■ Task details ■
Strip out all images, then restate the data verbatim.

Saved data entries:
---

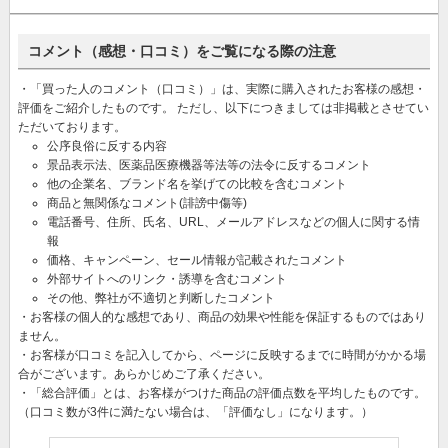
コメント（感想・口コミ）をご覧になる際の注意
・「買った人のコメント（口コミ）」は、実際に購入されたお客様の感想・
評価をご紹介したものです。 ただし、以下につきましては非掲載とさせてい
ただいております。
公序良俗に反する内容
景品表示法、医薬品医療機器等法等の法令に反するコメント
他の企業名、ブランド名を挙げての比較を含むコメント
商品と無関係なコメント(誹謗中傷等)
電話番号、住所、氏名、URL、メールアドレスなどの個人に関する情
報
価格、キャンペーン、セール情報が記載されたコメント
外部サイトへのリンク・誘導を含むコメント
その他、弊社が不適切と判断したコメント
・お客様の個人的な感想であり、商品の効果や性能を保証するものではあり
ません。
・お客様が口コミを記入してから、ページに反映するまでに時間がかかる場
合がございます。あらかじめご了承ください。
・「総合評価」とは、お客様がつけた商品の評価点数を平均したものです。
（口コミ数が3件に満たない場合は、「評価なし」になります。）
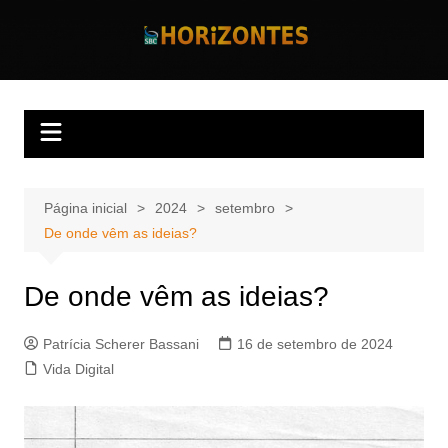
Ir
para
Horizontes
Revista Horizontes
o
conteúdo
Página inicial
2024
setembro
De onde vêm as ideias?
De onde vêm as ideias?
Patrícia Scherer Bassani
16 de setembro de 2024
Vida Digital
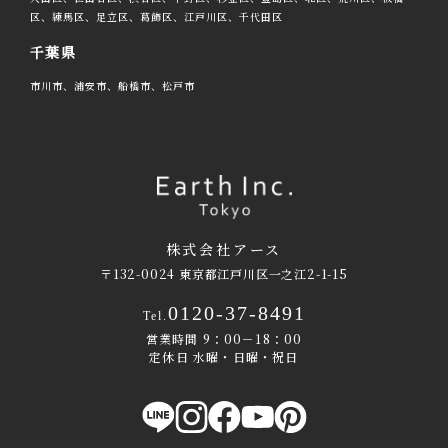
区、練馬区、足立区、葛飾区、江戸川区、千代田区
千葉県
市川市、浦安市、船橋市、松戸市
株式会社アース
〒132-0024 東京都江戸川区一之江2-1-15
0120-37-8491
Tel.
営業時間 9：00－18：00
定休日 水曜・日曜・祝日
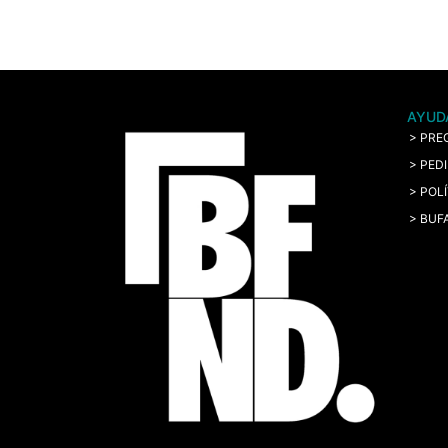
AYUD
> PRE
> PED
> POL
> BUF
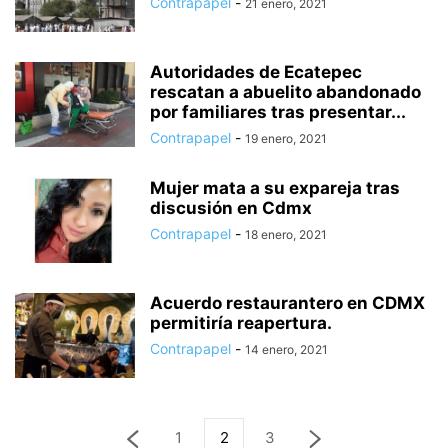
Contrapapel
-
21 enero, 2021
Autoridades de Ecatepec
rescatan a abuelito abandonado
por familiares tras presentar...
Contrapapel
-
19 enero, 2021
Mujer mata a su expareja tras
discusión en Cdmx
Contrapapel
-
18 enero, 2021
Acuerdo restaurantero en CDMX
permitiría reapertura.
Contrapapel
-
14 enero, 2021
1
2
3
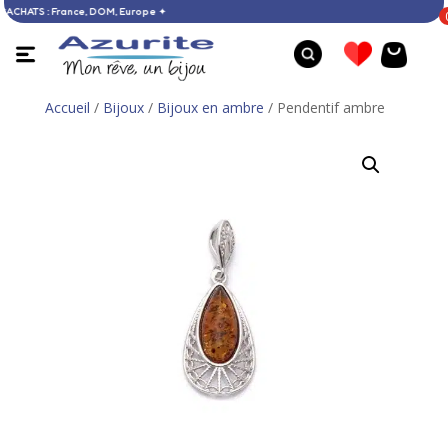
S 60 € D’ACHATS : France, DOM, Europe ✦
Accueil
/
Bijoux
/
Bijoux en ambre
/ Pendentif ambre
Bague larimar - 51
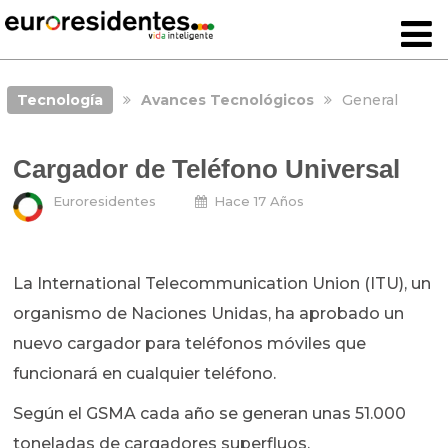
Tecnología
Avances Tecnológicos
General
Cargador de Teléfono Universal
Euroresidentes
Hace 17 Años
La International Telecommunication Union (ITU), un
organismo de Naciones Unidas, ha aprobado un
nuevo cargador para teléfonos móviles que
funcionará en cualquier teléfono.
Según el GSMA cada año se generan unas 51.000
toneladas de cargadores superfluos.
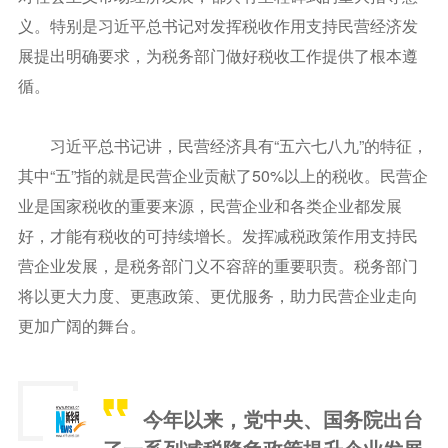
义。特别是习近平总书记对发挥税收作用支持民营经济发
展提出明确要求，为税务部门做好税收工作提供了根本遵
循。
习近平总书记讲，民营经济具有“五六七八九”的特征，
其中“五”指的就是民营企业贡献了50%以上的税收。民营企
业是国家税收的重要来源，民营企业和各类企业都发展
好，才能有税收的可持续增长。发挥减税政策作用支持民
营企业发展，是税务部门义不容辞的重要职责。税务部门
将以更大力度、更惠政策、更优服务，助力民营企业走向
更加广阔的舞台。
今年以来，党中央、国务院出台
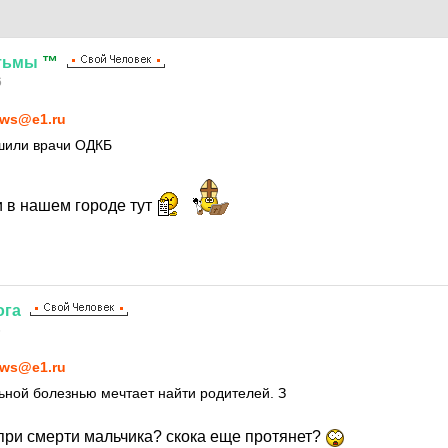
тьмы
™
6
ws@e1.ru
шили врачи ОДКБ
 в нашем городе тут
ога
6
ws@e1.ru
ьной болезнью мечтает найти родителей. З
при смерти мальчика? скока еще протянет?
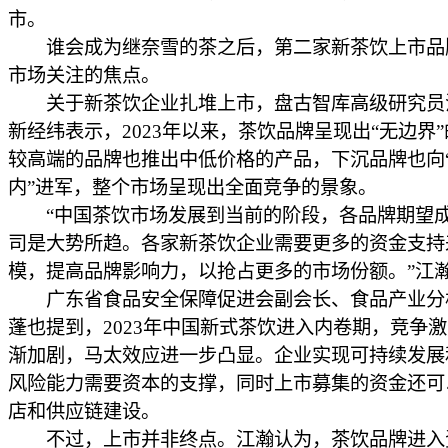
市。
谁会成为继奈雪的茶之后，第二家新茶饮上市品
市场关注的焦点。
关于新茶饮企业扎堆上市，盘古智库高级研究员
新经纬表示，2023年以来，茶饮品牌呈现出“无边界
较高端的品牌也推出中低价格的产品，下沉品牌也向
内”进军，整个市场呈现出全面竞争的景象。
“中国茶饮市场发展到当前的阶段，各品牌期望
司是大势所趋。各家新茶饮企业需要更多的资金支持
模，提高品牌影响力，以抢占更多的市场份额。”江
广东省食品安全保障促进会副会长、食品产业分
蓬也提到，2023年中国新式茶饮进入内卷期，竞争
渐加剧，马太效应进一步凸显。企业实现可持续发展
风险能力需要资本的支撑，同时上市募集的资金还可
店和供应链建设。
不过，上市并非终点。江瀚认为，茶饮品牌进入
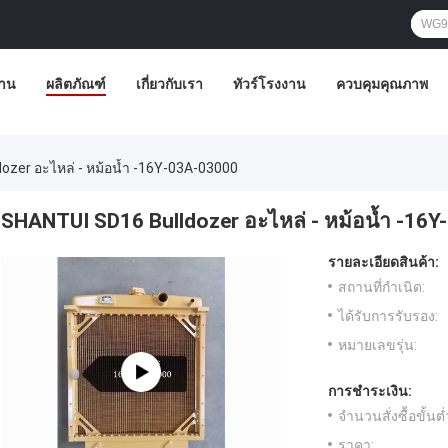
้าน
ผลิตภัณฑ์
เกี่ยวกับเรา
ทัวร์โรงงาน
ควบคุมคุณภาพ
ozer อะไหล่ - หม้อน้ำ -16Y-03A-03000
SHANTUI SD16 Bulldozer อะไหล่ - หม้อน้ำ -16
รายละเอียดสินค้า:
สถานที่กำเนิด:
ได้รับการรับรอง:
หมายเลขรุ่น:
การชำระเงิน:
จำนวนสั่งซื้อขั้นต่
ราคา:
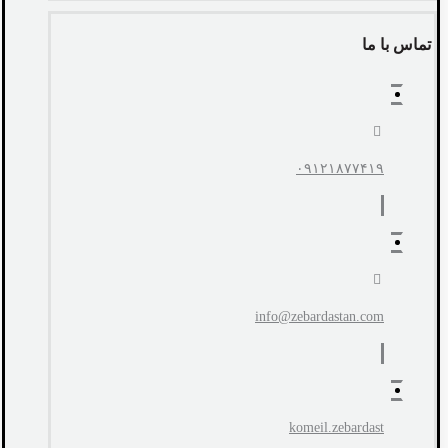
تماس با ما
۰۹۱۲۱۸۷۷۴۱۹
info@zebardastan.com
komeil.zebardast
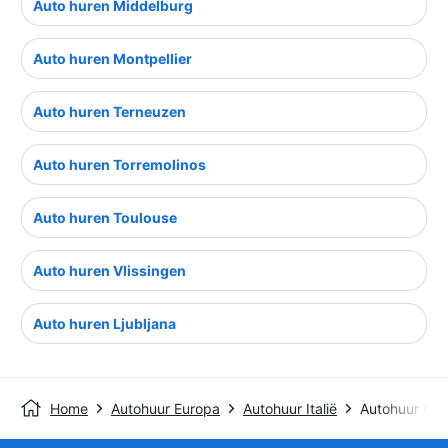
Auto huren Middelburg
Auto huren Montpellier
Auto huren Terneuzen
Auto huren Torremolinos
Auto huren Toulouse
Auto huren Vlissingen
Auto huren Ljubljana
Home
Autohuur Europa
Autohuur Italië
Autohuur Olb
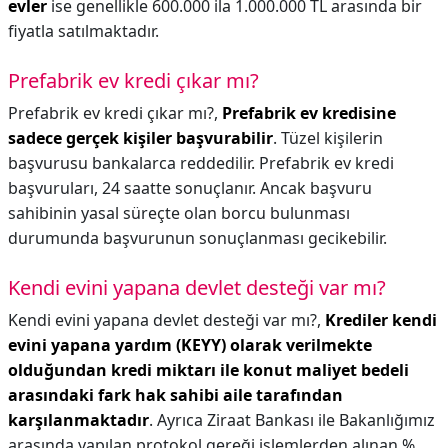
evler
ise genellikle 600.000 ila 1.000.000 TL arasında bir
fiyatla satılmaktadır.
Prefabrik ev kredi çıkar mı?
Prefabrik ev kredi çıkar mı?,
Prefabrik ev kredisine
sadece gerçek kişiler başvurabilir
. Tüzel kişilerin
başvurusu bankalarca reddedilir. Prefabrik ev kredi
başvuruları, 24 saatte sonuçlanır. Ancak başvuru
sahibinin yasal süreçte olan borcu bulunması
durumunda başvurunun sonuçlanması gecikebilir.
Kendi evini yapana devlet desteği var mı?
Kendi evini yapana devlet desteği var mı?,
Krediler kendi
evini yapana yardım (KEYY) olarak verilmekte
olduğundan kredi miktarı ile konut maliyet bedeli
arasındaki fark hak sahibi aile tarafından
karşılanmaktadır
. Ayrıca Ziraat Bankası ile Bakanlığımız
arasında yapılan protokol gereği işlemlerden alınan %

---

■ Answer box ■
コメント（感想・口コミ）をご覧になる際の注意
・「買った人のコメント（口コミ）」は、実際に購入されたお客様の感想・
評価をご紹介したものです。 ただし、以下につきましては非掲載とさせてい
ただいております。
公序良俗に反する内容
景品表示法、医薬品医療機器等法等の法令に反するコメント
他の企業名、ブランド名を挙げての比較を含むコメント
商品と無関係なコメント(誹謗中傷等)
電話番号、住所、氏名、URL、メールアドレスなどの個人に関する情
報
価格、キャンペーン、セール情報が記載されたコメント
外部サイトへのリンク・誘導を含むコメント
その他、弊社が不適切と判断したコメント
・お客様の個人的な感想であり、商品の効果や性能を保証するものではあり
ません。
・お客様が口コミを記入してから、ページに反映するまでに時間がかかる場
合がございます。あらかじめご了承ください。
・「総合評価」とは、お客様がつけた商品の評価点数を平均したものです。
（口コミ数が3件に満たない場合は、「評価なし」になります。）
Ir
para
Horizontes
Revista Horizontes
o
conteúdo
Página inicial
2024
setembro
De onde vêm as ideias?
De onde vêm as ideias?
Patrícia Scherer Bassani
16 de setembro de 2024
Vida Digital
区、練馬区、足立区、葛飾区、江戸川区、千代田区
千葉県
市川市、浦安市、船橋市、松戸市
株式会社アース
〒132-0024 東京都江戸川区一之江2-1-15
0120-37-8491
Tel.
営業時間 9：00－18：00
定休日 水曜・日曜・祝日
AYUD
> PRE
> PED
> POL
> BUF
Contrapapel
-
21 enero, 2021
Autoridades de Ecatepec
rescatan a abuelito abandonado
por familiares tras presentar...
Contrapapel
-
19 enero, 2021
Mujer mata a su expareja tras
discusión en Cdmx
Contrapapel
-
18 enero, 2021
Acuerdo restaurantero en CDMX
permitiría reapertura.
Contrapapel
-
14 enero, 2021
1
2
3
S 60 € D’ACHATS : France, DOM, Europe ✦
Accueil
/
Bijoux
/
Bijoux en ambre
/ Pendentif ambre
Bague larimar - 51
Tecnología
Avances Tecnológicos
General
Cargador de Teléfono Universal
Euroresidentes
Hace 17 Años
La International Telecommunication Union (ITU), un
organismo de Naciones Unidas, ha aprobado un
nuevo cargador para teléfonos móviles que
funcionará en cualquier teléfono.
Según el GSMA cada año se generan unas 51.000
toneladas de cargadores superfluos.
义。特别是习近平总书记对发挥税收作用支持民营经济发
展提出明确要求，为税务部门做好税收工作提供了根本遵
循。
习近平总书记讲，民营经济具有“五六七八九”的特征，
其中“五”指的就是民营企业贡献了50%以上的税收。民营企
业是国家税收的重要来源，民营企业和各类企业都发展
好，才能有税收的可持续增长。发挥减税政策作用支持民
营企业发展，是税务部门义不容辞的重要职责。税务部门
将以更大力度、更惠政策、更优服务，助力民营企业走向
更加广阔的舞台。
今年以来，党中央、国务院出台
тьмы
™
6
ws@e1.ru
шили врачи ОДКБ
 в нашем городе тут
ога
6
ws@e1.ru
ьной болезнью мечтает найти родителей. З
при смерти мальчика? скока еще протянет?
市。
谁会成为继奈雪的茶之后，第二家新茶饮上市品
市场关注的焦点。
关于新茶饮企业扎堆上市，盘古智库高级研究员
新经纬表示，2023年以来，茶饮品牌呈现出“无边界
较高端的品牌也推出中低价格的产品，下沉品牌也向
内”进军，整个市场呈现出全面竞争的景象。
“中国茶饮市场发展到当前的阶段，各品牌期望
司是大势所趋。各家新茶饮企业需要更多的资金支持
模，提高品牌影响力，以抢占更多的市场份额。”江
广东省食品安全保障促进会副会长、食品产业分
蓬也提到，2023年中国新式茶饮进入内卷期，竞争
渐加剧，马太效应进一步凸显。企业实现可持续发展
风险能力需要资本的支撑，同时上市募集的资金还可
店和供应链建设。
不过，上市并非终点。江瀚认为，茶饮品牌进入
้าน
ผลิตภัณฑ์
เกี่ยวกับเรา
ทัวร์โรงงาน
ควบคุมคุณภาพ
ozer อะไหล่ - หม้อน้ำ -16Y-03A-03000
SHANTUI SD16 Bulldozer อะไหล่ - หม้อน้ำ -16
รายละเอียดสินค้า:
สถานที่กำเนิด:
ได้รับการรับรอง:
หมายเลขรุ่น:
การชำระเงิน:
จำนวนสั่งซื้อขั้นต่
ราคา:
تماس با ما
۰۹۱۲۱۸۷۷۴۱۹
info@zebardastan.com
komeil.zebardast
Auto huren Middelburg
Auto huren Montpellier
Auto huren Terneuzen
Auto huren Torremolinos
Auto huren Toulouse
Auto huren Vlissingen
Auto huren Ljubljana
Home
Autohuur Europa
Autohuur Italië
Autohuur Olb
evler
ise genellikle 600.000 ila 1.000.000 TL arasında bir
fiyatla satılmaktadır.
Prefabrik ev kredi çıkar mı?
Prefabrik ev kredi çıkar mı?,
Prefabrik ev kredisine
sadece gerçek kişiler başvurabilir
. Tüzel kişilerin
başvurusu bankalarca reddedilir. Prefabrik ev kredi
başvuruları, 24 saatte sonuçlanır. Ancak başvuru
sahibinin yasal süreçte olan borcu bulunması
durumunda başvurunun sonuçlanması gecikebilir.
Kendi evini yapana devlet desteği var mı?
Kendi evini yapana devlet desteği var mı?,
Krediler kendi
evini yapana yardım (KEYY) olarak verilmekte
olduğundan kredi miktarı ile konut maliyet bedeli
arasındaki fark hak sahibi aile tarafından
karşılanmaktadır
. Ayrıca Ziraat Bankası ile Bakanlığımız
arasında yapılan protokol gereği işlemlerden alınan %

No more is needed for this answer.